Here is the dining table built by my brother-in-law and my husband, designed to fit right into the first home that we first sketched out on a grassy patch of land. It has held hundreds of dinner parties, both impromptu and lavish.
Here is the desk I paid $80 for on Gumtree. When we picked it up the owner told me four generations of women had made their work on its surface. At first I am daunted by their expectant presence as we carry it home, but I decide instead to be comforted by their example.
Here is the painting made by a dear friend, gifted to me by another. I watch it often while I wait for the kettle to boil.
Here is the step I sat down on when we received one of ‘those’ project outcomes. ‘Are you ok?’ J asks me when he passes. ‘Not really,’ I answer, but I can’t stop smiling.
Here is the hammock in which my friend sat patiently as I begged her for words to make sense of grief. She waited with me as the hazy summer day made its way through dusk and into forgiving night.
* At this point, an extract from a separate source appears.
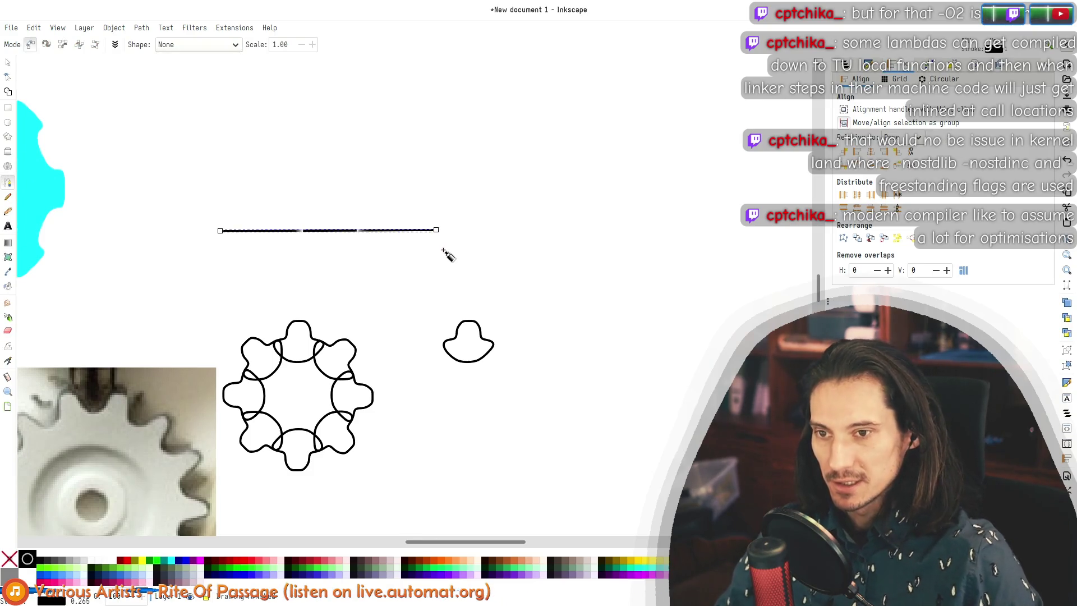
scroll(320, 236, "up", 5)
scroll(342, 370, "up", 2)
We were there for hours.
Here is the cast iron skillet we had to buy a new suitcase for, lugging it home from across the world. Here are the books that meant we had to buy a second.
Here is the spare bedroom that has slept so many humans we love. They have stayed by choice and by necessity, sometimes in celebration, sometimes in mourning. We meet in the kitchen in the morning and gently make our way into new days after long nights together.
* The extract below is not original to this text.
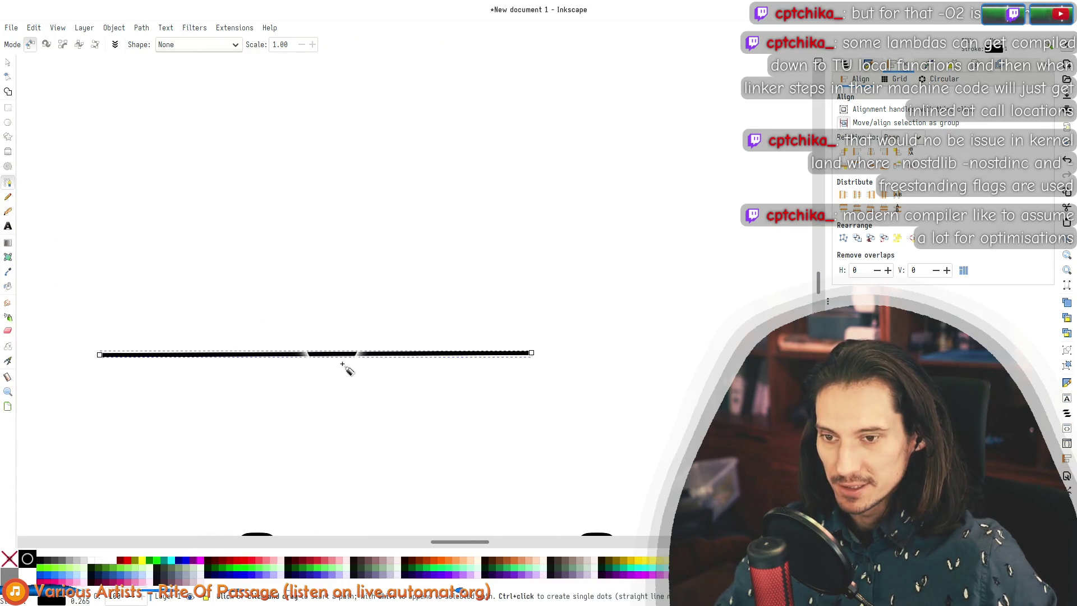
key("Escape")
Step: Add an extra node partway along the line with the Node tool
left_click(358, 355)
Here is the front verandah on which my sister sketched out songs that meant we could know her better than we ever had before.
Hedonistic adaptation is the principle of getting used to the things we longed for, and turning them into our baseline of happiness. Whatever it is we yearn for, reach for, work for - when we get it? We get used to it. It becomes a part of the fabric. Taken for granted. Blurry in whether it has stained glass panels, or whether it’s just another door.
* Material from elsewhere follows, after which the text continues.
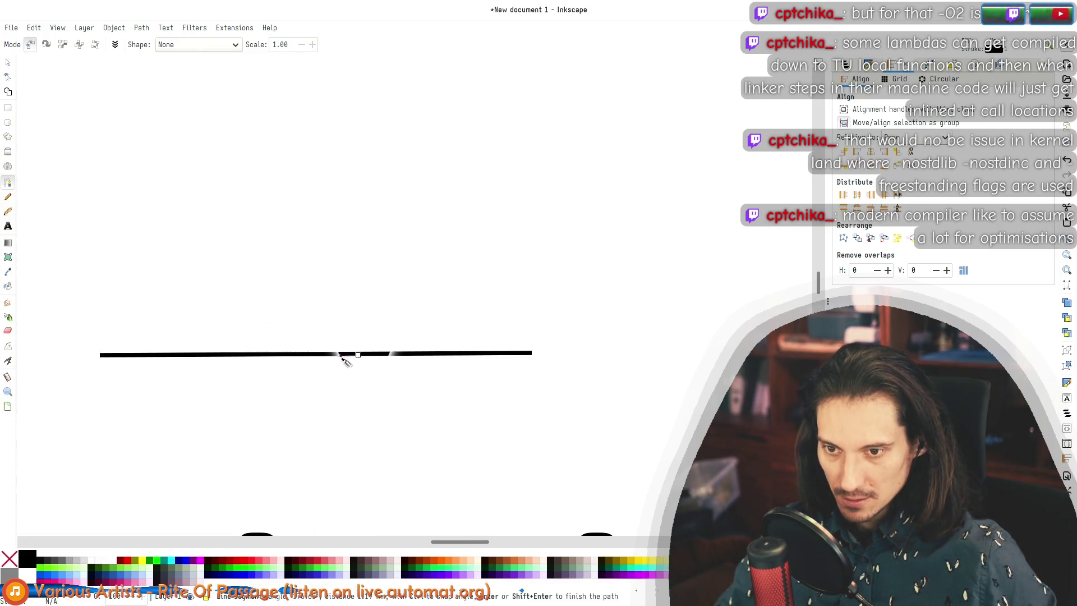
left_click(7, 64)
key("n")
As I turn over and consider the small abundances that fill my home, I realise I live in a tree house made up of so many moments I had once desperately hoped for. Ambitions and yearnings and maybe-one-days take up concrete space around me. I sit on them and sleep on them and drink out of them as I yearn, again, thinking, ‘maybe one day, this.’
My greater crime is my hedonistic adaptation of self. All of the rooms I have built and filled with experience. This one which houses my relationships. This one, home to my capacities. This one, dedicated to the songs that light me up in an instant. I walk past these rooms all the time, on my way to rattle the doorknob of the closed door to ‘what’s next’.
When we plant ourselves so firmly in the future, we miss the fullness of all that has contributed to the nourishment of self necessary to make it there.
I recognise the dissonance in myself, today. I am at once marvelling at every cultivation and pushing myself further out into the unknown. Intentionally landing in the tension of growth, daily, while trying to practice awareness for all that has already been grown, built, realised.
I have committed to moving through my home with greater appreciation for where the light lands. For the stories in concrete form that quietly send us reminders of love as we move about the rhythms of our day.
My next challenge? To move through the waves of self in the same manner. Looking for the stained glass windows, the perfect hide and seek spots, and gratitude for all of the what-ifs that have already come to pass, even in the pursuit of the what-nows.